We present a population-based study with research-grade BP measurements to describe the HTN care continuum in Port-au-Prince(PAP) to identify areas of need for HTN management in this under-served population.

The goal of this analysis is to quantify HTN prevalence and the rates of achieving each step of the care continuum. Another goal is to determine the factors associated with attaining HTN diagnosis, treatment, and control, in a population-based sample from urban Haiti. 

Study Population

This analysis includes baseline cross‐sectional data from participants enrolled in the Haiti CVD Cohort Study, a longitudinal observational study of adults ≥18 years in PAP. 19 The study was conducted at the Groupe Haitien d’Etude de Sarcome de Kaposi et de Infections Opportunistes (GHESKIO), research, treatment, and training clinic located in downtown PAP. The aims of the parent study are to estimate the prevalence and incidence of CVD risk factors and examine the role of poverty‐related social determinants. Participants were recruited using multistage random sampling from metropolitan PAP which includes an estimated 1.4 million people. 

For this analysis, the research included participants enrolled from March 19, 2019, to April 30, 2021. The analysis was restricted to participants with information on sex, SBP, diastolic blood pressure (DBP), and responses to questions regarding the previous diagnosis of HTN and the use of antihypertensives.

Measurements

Sociodemographic data, health behaviors, and clinical data were collected at the time of study enrollment at GHESKIO. Education was categorized as having completed no education, primary, secondary, or higher than secondary school. Income was categorized from self‐reported data as ≤1 USD per day or >1 USD per day.

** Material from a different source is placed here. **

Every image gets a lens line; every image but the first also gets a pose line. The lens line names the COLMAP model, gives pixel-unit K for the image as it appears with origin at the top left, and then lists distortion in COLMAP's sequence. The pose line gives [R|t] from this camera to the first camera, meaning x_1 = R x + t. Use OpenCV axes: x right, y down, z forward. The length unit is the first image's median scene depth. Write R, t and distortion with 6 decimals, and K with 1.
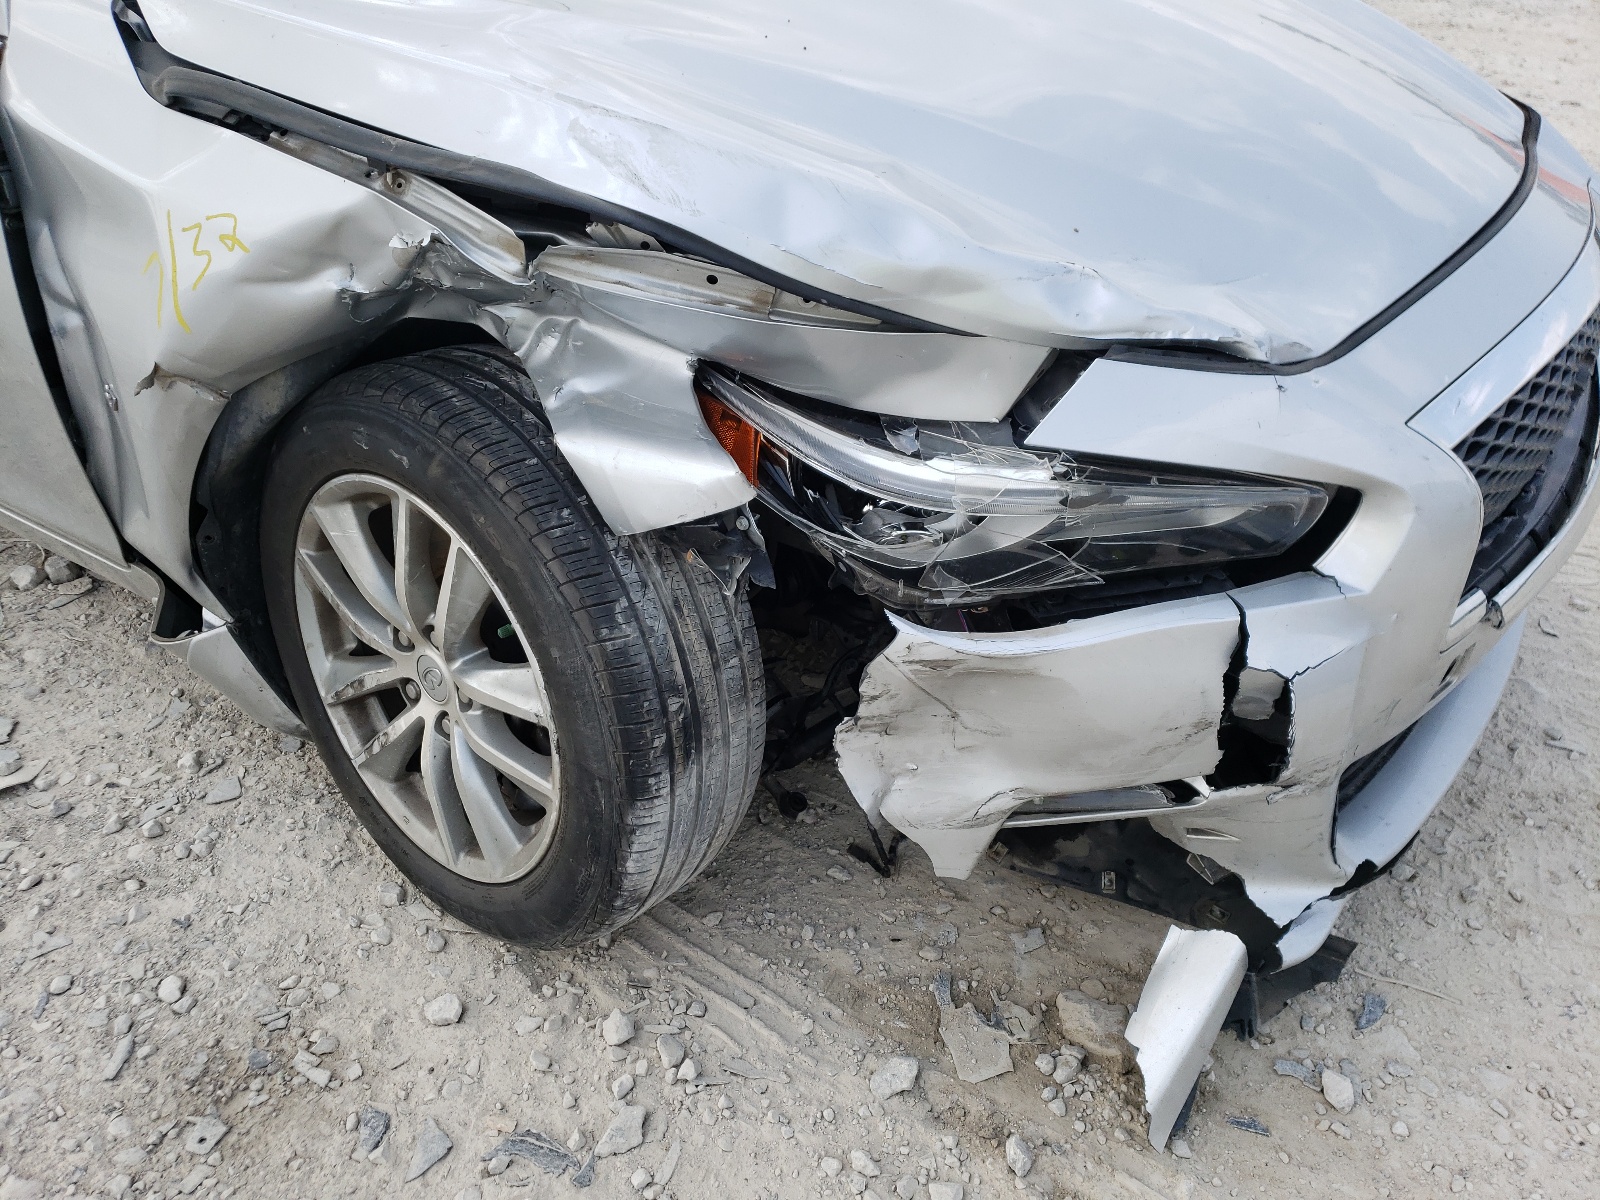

Self‐reported smoking status was categorized as never smokers or current/former smokers. Physical activity was determined using questions about vigorous activity for longer than 75 min per week, or moderate activity for longer than 150 min per week. 

Participants were categorized as having low physical activity versus moderate to high physical activity. Participants were categorized into groups based on WHO guidelines for BMI, where less than 18.5 kg/m2 was underweight, 18.5–25 kg/m2 was normal weight, 25–30 kg/m2 was overweight, and over 30 kg/m2 was obese. 

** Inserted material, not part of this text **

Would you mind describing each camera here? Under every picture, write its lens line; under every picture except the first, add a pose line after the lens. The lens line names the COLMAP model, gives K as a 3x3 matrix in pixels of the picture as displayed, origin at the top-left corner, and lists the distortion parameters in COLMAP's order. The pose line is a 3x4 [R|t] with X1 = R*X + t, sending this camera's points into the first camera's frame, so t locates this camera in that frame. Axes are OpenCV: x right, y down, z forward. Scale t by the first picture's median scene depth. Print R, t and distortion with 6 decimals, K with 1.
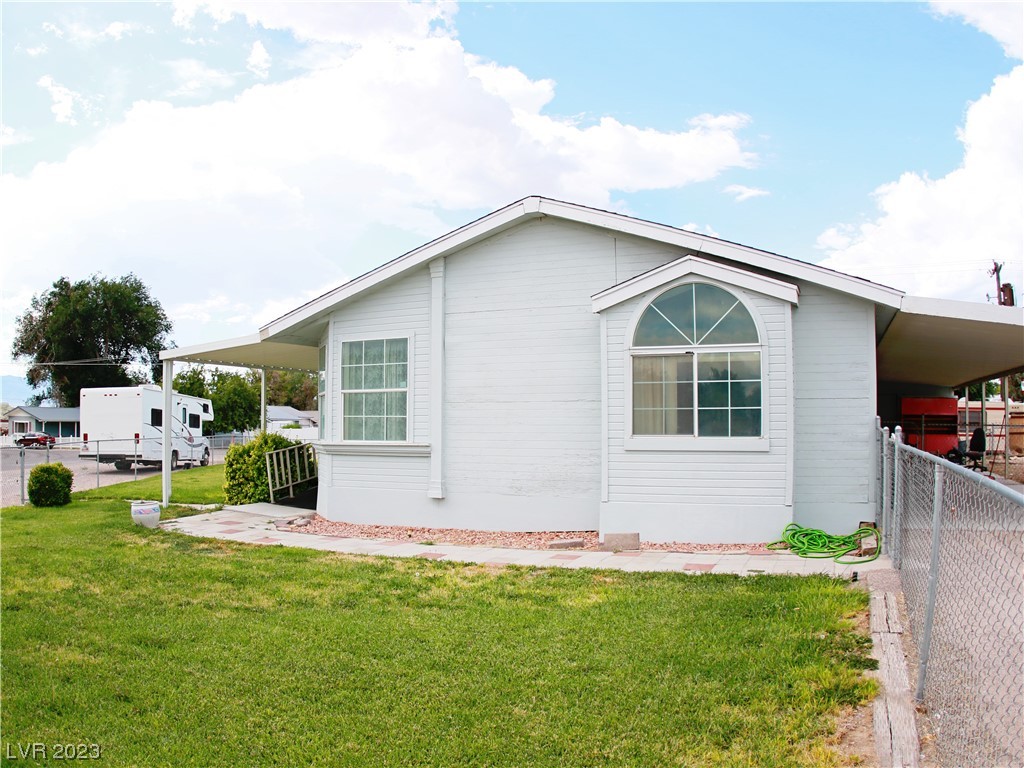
lens RADIAL K [[787.7, 0, 515.7], [0, 787.7, 394.9], [0, 0, 1]] dist [-0.324559, 0.097932]
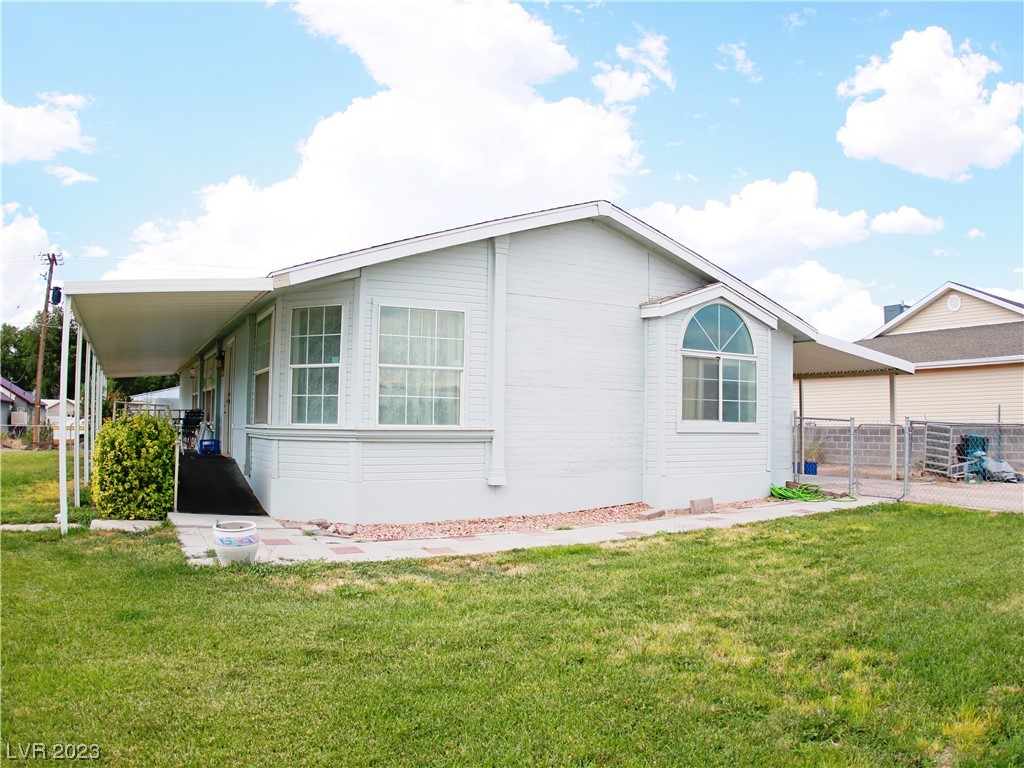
lens RADIAL K [[787.7, 0, 515.7], [0, 787.7, 394.9], [0, 0, 1]] dist [-0.324559, 0.097932]
pose [[0.608470, 0.038124, 0.792660, -0.784645], [-0.041787, 0.998999, -0.015971, 0.033853], [-0.792476, -0.023404, 0.609454, 0.374167]]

BP was measured by study staff following WHO and AHA guidelines. The OMRON HEM-907 automatic BP machine was used to measure BP with appropriate cuff sizes that encircled at least 80% of the arm. Participants were seated for 5 min prior to measurement, with both feet on the ground and arms at heart level. Three measurements were taken in the left arm 1 min apart. For this analysis, BP was determined by averaging the last two of three BP measurements. HTN was defined as SBP ≥ 140 mmHg, DBP ≥ 90 mmHg, or the use of self‐reported antihypertensive medication.

Methods

From March 2019 to April 2021, sociodemographic and clinical data were collected from a population-based sample of adults ≥18 years. HTN was defined as systolic BP≥140mmHg, diastolic BP ≥90 mmHg, or use of antihypertensive medication. 

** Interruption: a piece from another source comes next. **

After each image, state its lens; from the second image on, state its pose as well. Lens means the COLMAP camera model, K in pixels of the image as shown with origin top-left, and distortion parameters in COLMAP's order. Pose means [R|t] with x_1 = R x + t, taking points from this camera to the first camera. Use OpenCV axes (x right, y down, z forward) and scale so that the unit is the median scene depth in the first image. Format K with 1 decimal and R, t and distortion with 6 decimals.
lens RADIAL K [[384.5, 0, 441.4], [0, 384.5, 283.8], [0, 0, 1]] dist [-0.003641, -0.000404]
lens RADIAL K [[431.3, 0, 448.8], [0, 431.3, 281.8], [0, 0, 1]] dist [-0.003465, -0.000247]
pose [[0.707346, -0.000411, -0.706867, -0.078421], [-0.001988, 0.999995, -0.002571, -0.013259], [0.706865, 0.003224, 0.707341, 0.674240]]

The screening was defined as ever having had a BP measurement; diagnosis as previously being informed of any diagnosis; treatment as having taken antihypertensives in the past 2 weeks, and controlled staking antihypertensive and having BP<140/90mmHg. Factors associated with attaining each step in the continuum were assessed using Poisson multivariable regressions. 

Results 

Among 2737 participants, 810 (29% age-standardized) had HTN, of whom 97% had been screened, 72% diagnosed, 45% treated, and 13% controlled. There were no significant differences across age groups or sex. Obesity (BMI≥30) was a significant factor associated with receiving treatment compared to normal weight (BMI<25), with a prevalence ratio(PR) of 1.5 (95%CI1.1–2.0).

Having secondary or higher education was associated with a higher likelihood of controlled BP (PR1.9[95%CI1.1–3.3]). In this urban Haitian population, the greatest gaps in HTN care are treatment and control. Targeted interventions are needed to improve these steps, including broader access to affordable treatment, timely distribution of medications, and patient adherence to HTN medication.